Let me repeat that. There has been no clarification, no documentation, no explanation of why Alaska was dragged into this moratorium or what the terms of this suspension are. This is one more reason why the moratorium itself has been called into legal question. It was invalidated under the most scathing federal court opinion I have ever read. Judge Feldman called the moratorium “punitive,” which clearly applies to the apparent rationale for the suspension of Alaska’s leases. What is the rationale for not communicating with Alaska’s leaseholders or working on their permits? Are there environmental risks involved in answering questions or processing documents?

Since the court ruling, the administration has reissued the moratorium, but again the process is so baffling and unclear that our Alaskan companies can’t tell which moratorium they are under because neither set of documents covers or even references the class of activities which would be taking place in the Alaska OCS. In fact, the most recent moratorium documents go to great length to describe the comparatively small risk of shallow water exploration, which at 150 feet of water is exactly what Alaska’s leases would be.

The arbitrary and capricious nature of this continued suspension and continued refusal by Interior to explain its actions is inexcusable and potentially illegal. My sense, unfortunately, is that this administration has succumbed to political pressure to pull Alaskan activity into the moratorium in reaction to the Gulf spill, even though it had no defensible justification for doing so.

But again, this problem goes beyond Alaska. And while it may be difficult to appreciate the broader impacts of this moratorium on the families, workers and companies who did nothing wrong and simply want to get back to work, the consequences are very real and getting worse. The oil and gas industry is not regional; it buys goods and services from every single state and it delivers its products to every single state in the nation.

If the administration wants a safer offshore program, it needs to say what the new requirements are and let leaseholders know that they may resume work as soon as they comply.

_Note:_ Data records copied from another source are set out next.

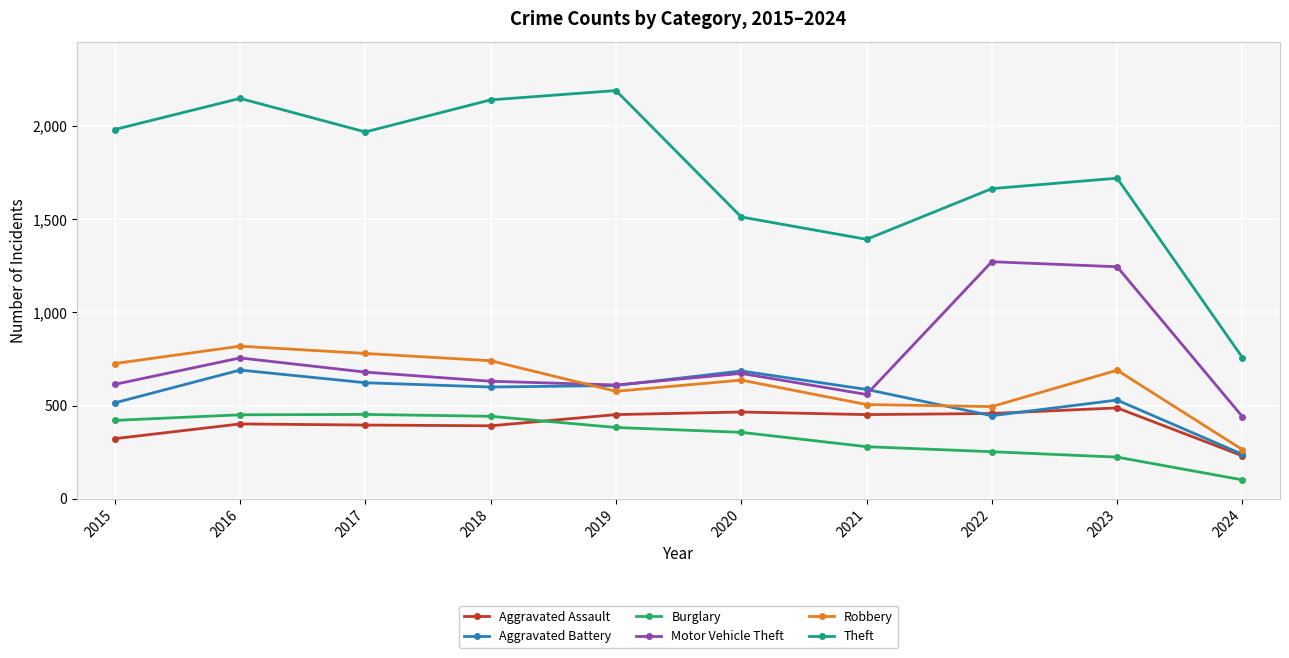

Is it true that Burglary equals 117 at 2023?

False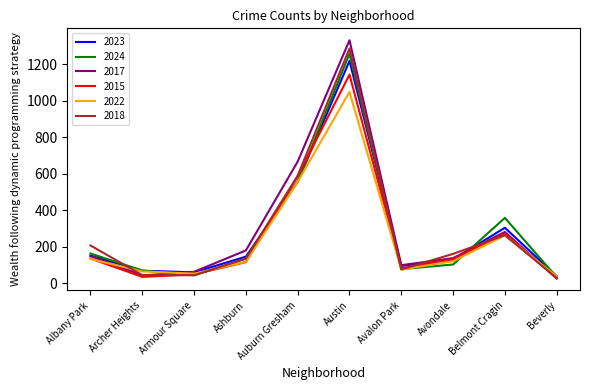

Which series has the largest total across all categories?

2017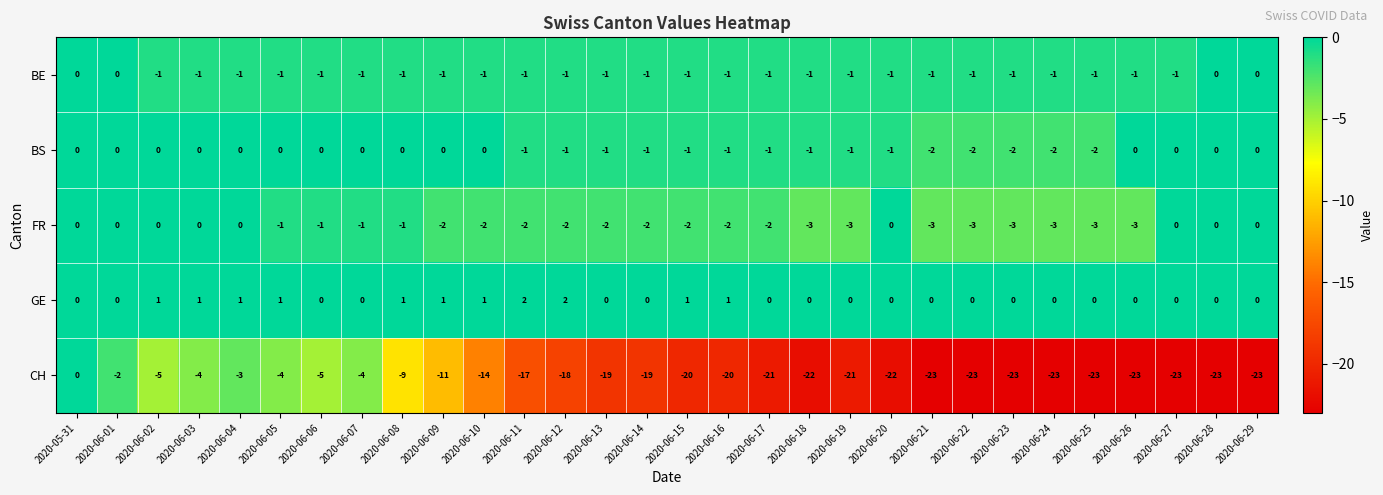

What is the difference between the second highest and minimum values in the CH series?

21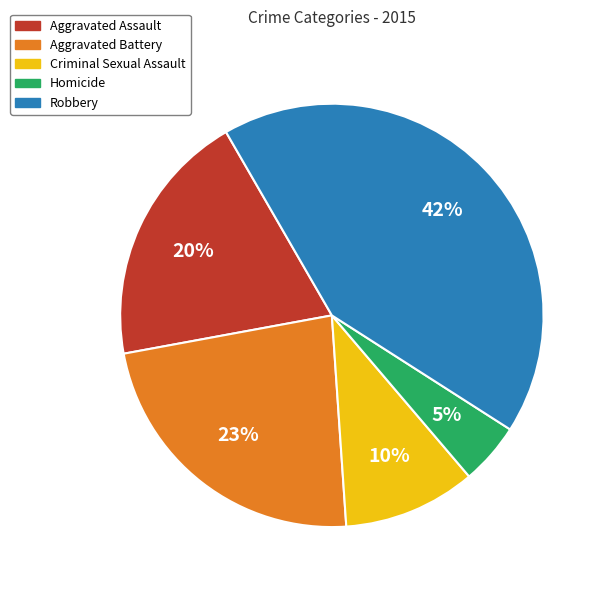

To the nearest percent, what is the average slice percentage?

20%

This has been within your power throughout this ordeal and it’s beyond comprehension why it has taken so long to verify compliance with the additional safety requirements of the NTL’s.

Director Bromwich, I know you view your top priority at Interior as leading a “swat team” to go after what you perceive to be bad actors within your agency. But it’s been months since the moratorium was imposed, and at this point I believe the best thing you could do is provide a date certain on which you are prioritizing your duty as a manager rather than an unusually aggressive inspector general.

Interior needs to do its job. The Outer Continental Shelf Lands Act directs the expeditious development and production of America’s offshore resources. The administration is in violation of this statute. This violation is tearing families apart and permanently damaging the national economy.